Much of Quillin's viewpoint is informed by her experiences in theater in the Detroit Metro area, where she is originally from.

"Grand Rapids is the second largest city in the state,” she says. “We have more community, semi-professional and profession theater than anywhere else. I am originally from the East side of the state, and community theater there was very rudimentary when I was there. It is just now starting to kind of keep up with Grand Rapids."

Local playwright Randy Wyatt, who runs the theater program at Aquinas College, is quite positive about Stark Turn and Dog Story Theater. In 2010, they produced his play, MINT, for a small, but appreciative audience at Dog Story Theater.

"I think Dog Story, [as] a venue, has enabled an explosion of new work and experimental forms in GR," says Wyatt. “Stark Turn. in particular. has taken that and run with it. Small theatre venues and companies like this are the earmark of a town growing up, in my opinion."

The group’s stated mission, as posted on their website, is to provide a professional, nonprofit theatre company in the Greater Grand Rapids area of Michigan which offers paid training for students and community members interested in pursuing the theatre arts as a career through various multi-styled performances and studio programs throughout the year.

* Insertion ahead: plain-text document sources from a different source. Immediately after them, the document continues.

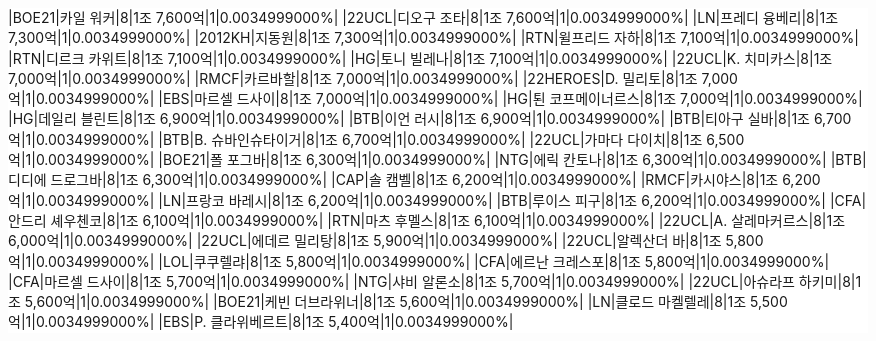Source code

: |BOE21|카일 워커|8|1조 7,600억|1|0.0034999000%|
|22UCL|디오구 조타|8|1조 7,600억|1|0.0034999000%|
|LN|프레디 융베리|8|1조 7,300억|1|0.0034999000%|
|2012KH|지동원|8|1조 7,300억|1|0.0034999000%|
|RTN|윌프리드 자하|8|1조 7,100억|1|0.0034999000%|
|RTN|디르크 카위트|8|1조 7,100억|1|0.0034999000%|
|HG|토니 빌레나|8|1조 7,100억|1|0.0034999000%|
|22UCL|K. 치미카스|8|1조 7,000억|1|0.0034999000%|
|RMCF|카르바할|8|1조 7,000억|1|0.0034999000%|
|22HEROES|D. 밀리토|8|1조 7,000억|1|0.0034999000%|
|EBS|마르셀 드사이|8|1조 7,000억|1|0.0034999000%|
|HG|퇸 코프메이너르스|8|1조 7,000억|1|0.0034999000%|
|HG|데일리 블린트|8|1조 6,900억|1|0.0034999000%|
|BTB|이언 러시|8|1조 6,900억|1|0.0034999000%|
|BTB|티아구 실바|8|1조 6,700억|1|0.0034999000%|
|BTB|B. 슈바인슈타이거|8|1조 6,700억|1|0.0034999000%|
|22UCL|가마다 다이치|8|1조 6,500억|1|0.0034999000%|
|BOE21|폴 포그바|8|1조 6,300억|1|0.0034999000%|
|NTG|에릭 칸토나|8|1조 6,300억|1|0.0034999000%|
|BTB|디디에 드로그바|8|1조 6,300억|1|0.0034999000%|
|CAP|솔 캠벨|8|1조 6,200억|1|0.0034999000%|
|RMCF|카시야스|8|1조 6,200억|1|0.0034999000%|
|LN|프랑코 바레시|8|1조 6,200억|1|0.0034999000%|
|BTB|루이스 피구|8|1조 6,200억|1|0.0034999000%|
|CFA|안드리 셰우첸코|8|1조 6,100억|1|0.0034999000%|
|RTN|마츠 후멜스|8|1조 6,100억|1|0.0034999000%|
|22UCL|A. 살레마커르스|8|1조 6,000억|1|0.0034999000%|
|22UCL|에데르 밀리탕|8|1조 5,900억|1|0.0034999000%|
|22UCL|알렉산더 바|8|1조 5,800억|1|0.0034999000%|
|LOL|쿠쿠렐랴|8|1조 5,800억|1|0.0034999000%|
|CFA|에르난 크레스포|8|1조 5,800억|1|0.0034999000%|
|CFA|마르셀 드사이|8|1조 5,700억|1|0.0034999000%|
|NTG|샤비 알론소|8|1조 5,700억|1|0.0034999000%|
|22UCL|아슈라프 하키미|8|1조 5,600억|1|0.0034999000%|
|BOE21|케빈 더브라위너|8|1조 5,600억|1|0.0034999000%|
|LN|클로드 마켈렐레|8|1조 5,500억|1|0.0034999000%|
|EBS|P. 클라위베르트|8|1조 5,400억|1|0.0034999000%|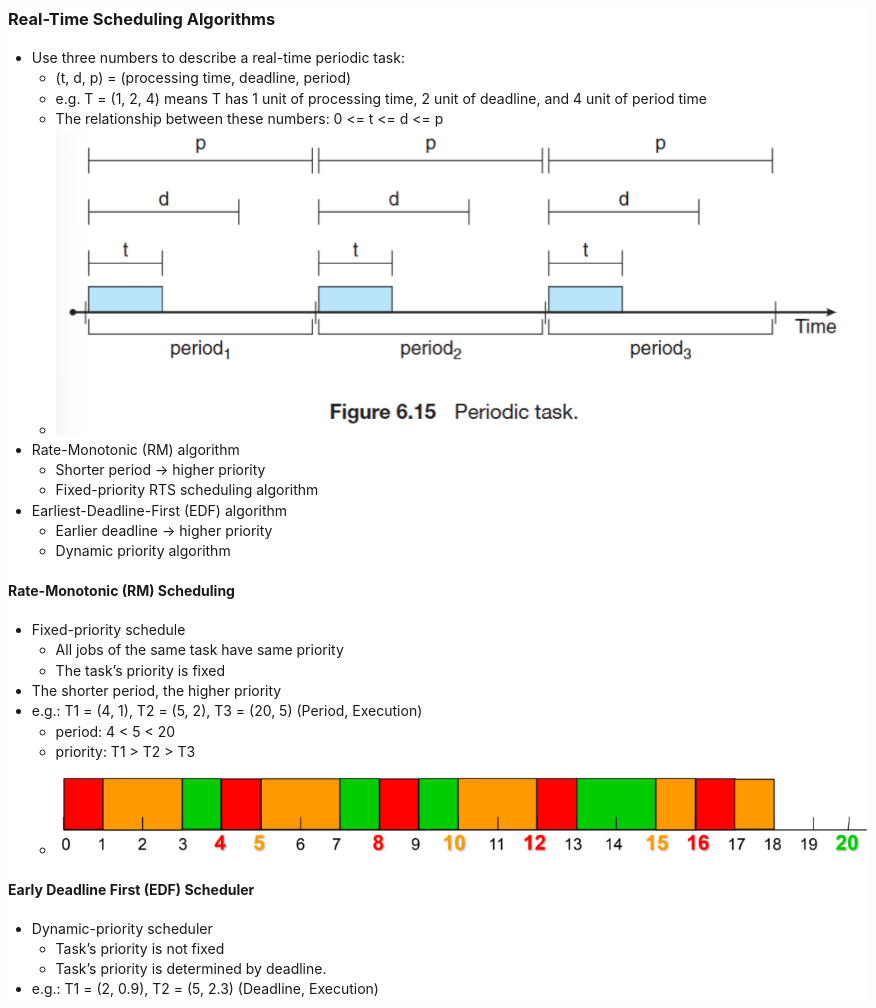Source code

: ### Real-Time Scheduling Algorithms

- Use three numbers to describe a real-time periodic task:
  - (t, d, p) = (processing time, deadline, period)
  - e.g. T = (1, 2, 4) means T has 1 unit of processing time, 2 unit of deadline, and 4 unit of period time
  - The relationship between these numbers: 0 <= t <= d <= p
  - ![Periodic task](ch05-10.png)
- Rate-Monotonic (RM) algorithm
  - Shorter period -> higher priority
  - Fixed-priority RTS scheduling algorithm
- Earliest-Deadline-First (EDF) algorithm
  - Earlier deadline -> higher priority
  - Dynamic priority algorithm

#### Rate-Monotonic (RM) Scheduling

- Fixed-priority schedule
  - All jobs of the same task have same priority
  - The task’s priority is fixed
- The shorter period, the higher priority
- e.g.: T1 = (4, 1), T2 = (5, 2), T3 = (20, 5) (Period, Execution)
  - period: 4 < 5 < 20
  - priority: T1 > T2 > T3
  - ![Preemptive RM](ch05-11.png)

#### Early Deadline First (EDF) Scheduler

- Dynamic-priority scheduler
  - Task’s priority is not fixed
  - Task’s priority is determined by deadline.
- e.g.: T1 = (2, 0.9), T2 = (5, 2.3) (Deadline, Execution)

Many of the students involved come from the board member's alma mater, Grand Valley State University. Stark Turn endeavors to allow students to be more independent in professional theater, giving the students the kind of experience they would not necessarily receive in an academic setting. Their efforts have been repaid.

"Grand Valley has helped us out a lot,” Stark says. "They donated costumes and fabric in the early days. Now we are more independent, and stand on our own feet."

But the company has been fulfilling in other ways, too.

"My passion is theater and I like theater that pushes boundaries,” Stark says. “It's powerful and can make an impact. And to have a team by my side, to have the opportunity to do that, is wonderful."

The Stark Turn Players are holding auditions for the 2012 season Sun., Feb. 12 and Monday Feb. 13 at Plaza Towers. Details can be found on their website.

Joseph Charles McIntosh is a local poet and an original cast member of Super Happy Funtime Burlesque. He was also a cabdriver in Grand Rapids for 12 years.